Their fellows will watch them suffer and die messily and it will inspire them to come down here and confront me.

They will send their strongest and I will take them as my own.


That armoured bitch is stronger than I gave her credit for. I shouldn't have let her go back to the surface and rally her friends.

She should have been well and truly dead by now. A shattered husk, burst from the inside, soaking the floor of whatever flop house she squats in with her blood.

Instead, she avoided the tripwires and ambushed me. Me! Her and her grotesque party of disgusting misfits killed everyone. I had the dwarf, and the that ridiculous looking half-orc was next, but the devil-thing was too strong.

I barely fought them off.

I called to my goddess for help and she did not answer. the summoning circle stayed dormant, blood glistening wetly on the webbing.

Mog'tharod did not come.

I must know why.


No.

No no no.

Haunting images flash through my memory. Glimpses of shattered dark-skinned faces, bodies torn apart, my new legs cutting, stabbing, ripping in an orgy of violent.

New legs?

My soldiers.

My family.

My sisters.

What have I become?

I was so sure that I knew what I had to do. Enter the portal, confront Lolth directly and show her my devotion. Make her understand that I did everything for her.

But she didn't care.

So I tried to make her see, first with my voice, then with everything I had.

I remember her face. Impassive. Cold. Malevolence glittering in her many eyes.

And then the pain began, and I felt my bones cracking and twisting, sinews ripping and reforming, skin flowing like water and then hardening into something else.

...

Where am I?

The temple?

My spiders, yes. I remember now. I skitter to and fro, tending to their needs, weaving a great web to hold them safe.

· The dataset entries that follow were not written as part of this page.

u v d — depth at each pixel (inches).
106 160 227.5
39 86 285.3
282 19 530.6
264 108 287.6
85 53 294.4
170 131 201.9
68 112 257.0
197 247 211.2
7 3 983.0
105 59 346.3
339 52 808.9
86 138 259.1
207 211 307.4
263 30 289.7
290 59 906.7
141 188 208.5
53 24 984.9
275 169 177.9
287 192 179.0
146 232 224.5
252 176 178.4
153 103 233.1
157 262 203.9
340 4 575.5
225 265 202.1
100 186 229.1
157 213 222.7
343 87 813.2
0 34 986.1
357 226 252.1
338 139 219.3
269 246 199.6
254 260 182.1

Safe from anyone that would hurt them.

Then, a noise.

At the door.

I won't let them hurt my brood!

Not while I live!


It is dark here and the webs are infinite.

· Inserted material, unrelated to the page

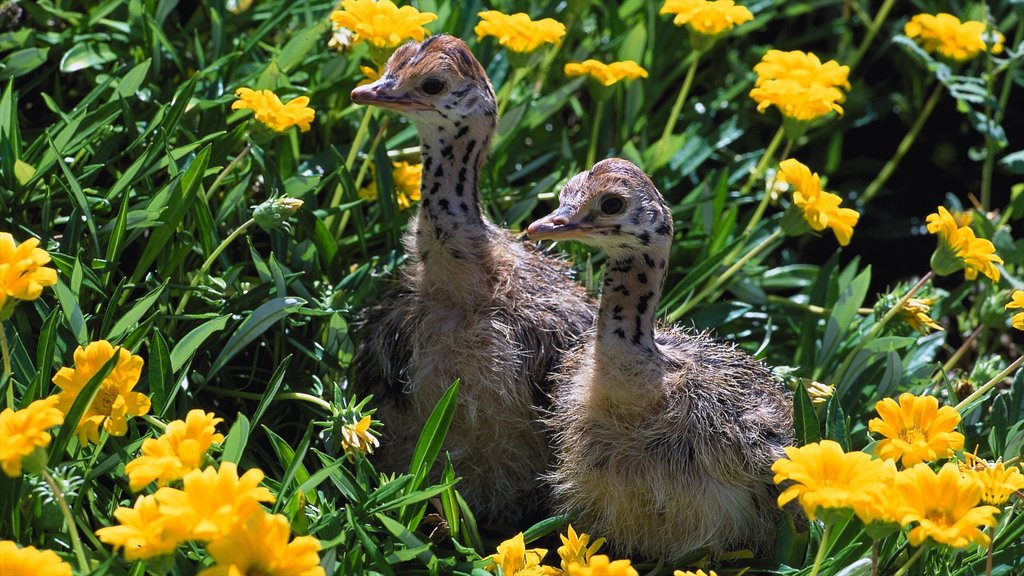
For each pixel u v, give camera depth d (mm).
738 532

I skitter along them, feeling for vibrations but there is nothing. Nothing but the silken strings crisscrossing the eternal blackness.

I can sense her.

My goddess.

And I know that I am nothing to her and that she has forsaken me.

There Goes The Spider Queen

I like this story, though I'm sure it loses something in the telling.

It's a great example of the emergent storytelling that happens when playing D&D, because the drow priestess as described could just as easily have been a one-note encounter, though with a distinctly creepy tone to it.

Nobody wants to be implanted with spider eggs after all.

But the nature of the delves means that most encounters take a while to complete, with things happening over multiple days, so the priestess grew and grew, changing with each new encounter and mutating into something else entirely.

Literally in this case.

Interestingly enough, her eventual transformation into a drider was the end result of a bad dice roll when she attempted to summon help. These sorts of opportunities come along all the time, so it's important to keep an eye out for them in order to make the world feel more alive and responsive to the players actions.

And really, that's what it's all about.

Weaving a cool story together with the help of a bunch of amazing people.